Même au sein du département le mieux loti, les disparités locales sont importantes. Strasbourg concentre plus de la moitié des cabinets d’ophtalmologie du Bas-Rhin (71 sur 135). Dix-neuf cabinets prennent de nouveaux patients, avec un délai moyen de 64 jours. "A l'opposé, les villes de Brumath, Ostwald ou Hochfelden ne possèdent qu’un cabinet d’ophtalmologie chacune et aucun n’accepte de nouveaux patients. A Molsheim, un seul cabinet sur les deux présents dans le département accepte une nouvelle patientèle mais il faut attendre presqu'un an (336 jours) avant l’obtention d’un premier rendez-vous", précise l'étude.
"Il n'existe pas de mesures incitatives pour les ophtalmos comme il existe pour d'autres spécialistes", regrette le Dr Thierry Bour, président du Syndicat national des ophtalmologistes de France (Snof). "Aujourd'hui, nous tentons de développer des cabinets secondaires, avec le médecin en présence partielle, en collaboration avec des orthoptistes."
De plus en plus de pathologies
L'attente importante dans les cabinets ophtalmos n'est pas un phénomène nouveau. "Cela fait plusieurs années que l'on constate cette situation", confirme Jean-Pascal Del Bano. "Ça devient préoccupant et ça a tendance à se dégrader avec le temps." Un constat que ne partage pas Thierry Bour: "Les délais d'attente sont passés de 100 à 60 jours entre 2014 et aujourd'hui."
D'après le Snof, 160 ophtalmos sont formés chaque année, c'est trois fois plus qu'avant. "Il faudrait en former 200 annuellement", admet Thierry Bour.
Les cabinets sont engorgés. Les besoins d'accès à un ophtalmologue sont de plus en plus importants dans la population. "La recrudescence des myopies et presbyties, ainsi que le vieillissement de la population, font que la demande augmente", explique Jean-Pascal Del Bano. Avec l'âge, les pathologies oculaires comme la DMLA (dégénérescence maculaire liée à l'âge), le glaucome ou la cataracte sont plus fréquents.

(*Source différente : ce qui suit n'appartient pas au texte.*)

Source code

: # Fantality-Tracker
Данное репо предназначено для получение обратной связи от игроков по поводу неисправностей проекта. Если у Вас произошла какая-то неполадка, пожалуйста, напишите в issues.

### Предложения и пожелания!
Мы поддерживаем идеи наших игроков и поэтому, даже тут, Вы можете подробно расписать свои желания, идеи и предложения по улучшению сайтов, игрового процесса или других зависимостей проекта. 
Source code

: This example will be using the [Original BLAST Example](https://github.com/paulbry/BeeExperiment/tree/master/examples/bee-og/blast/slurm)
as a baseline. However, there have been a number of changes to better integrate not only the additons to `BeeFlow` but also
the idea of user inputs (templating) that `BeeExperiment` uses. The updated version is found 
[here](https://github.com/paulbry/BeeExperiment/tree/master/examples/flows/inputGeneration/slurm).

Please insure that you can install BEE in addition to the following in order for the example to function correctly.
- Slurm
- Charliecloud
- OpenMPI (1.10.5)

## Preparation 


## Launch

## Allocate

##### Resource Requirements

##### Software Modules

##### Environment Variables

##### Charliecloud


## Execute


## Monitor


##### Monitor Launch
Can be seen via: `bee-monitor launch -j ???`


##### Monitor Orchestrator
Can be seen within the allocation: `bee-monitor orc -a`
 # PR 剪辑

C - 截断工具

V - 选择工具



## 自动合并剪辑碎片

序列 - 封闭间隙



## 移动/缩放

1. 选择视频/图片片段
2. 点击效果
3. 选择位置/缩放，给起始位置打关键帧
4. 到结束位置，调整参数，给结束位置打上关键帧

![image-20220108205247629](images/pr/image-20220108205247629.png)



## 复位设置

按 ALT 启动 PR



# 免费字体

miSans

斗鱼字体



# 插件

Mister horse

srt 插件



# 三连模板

Pourtant, le nombre de praticiens est en légère augmentation. Ils sont environ 5.800 aujourd'hui. La situation pourrait bien s'améliorer à l'horizon 2023. "Le nombre de départ en retraite va chuter, passant de 200-250 par an, à 150 environ," affirme le Dr Thierry Bour. Selon le syndicat, 1.100 ophtalmos travaillent aujourd'hui dans le cas d'un cumul emploi-retraite, c'est-à-dire qu'ils continuent à exercer au-delà de 65 ans, généralement à temps partiel.
Méthode de l'étude du Guide Santé
L'enquête du Guide Santé a été menée du 4 au 25 mai 2020. Des "patients mystères" ont contacté l'ensemble des 4721 ophtalmologues convetionnés en exercice en France métropolitaine. Trois demandes de rendez-vous pour un nouveau patient ont été formulées pour chaque cabinet.Soit il a été impossible de prendre un seul rendez-vous, soit le délai d'attente a été calculé en faisant la moyenne des trois premiers rendez-vous disponibles proposés par le ou les cabinet(s).
Le président du Syndicat national des ophtalmologistes de France (Snof), le docteur Thierry Bour, est étonné par les résultats. "L'enquête a été réalisée pendant un contexte particulier, après le confinement. Tout est bouleversé depuis le début de la crise sanitaire, explique le docteur Thierry Bour. J'ai beaucoup de créneau disponible en ce moment dans mon cabinet, on reçoit moins d'appels que d'habitude."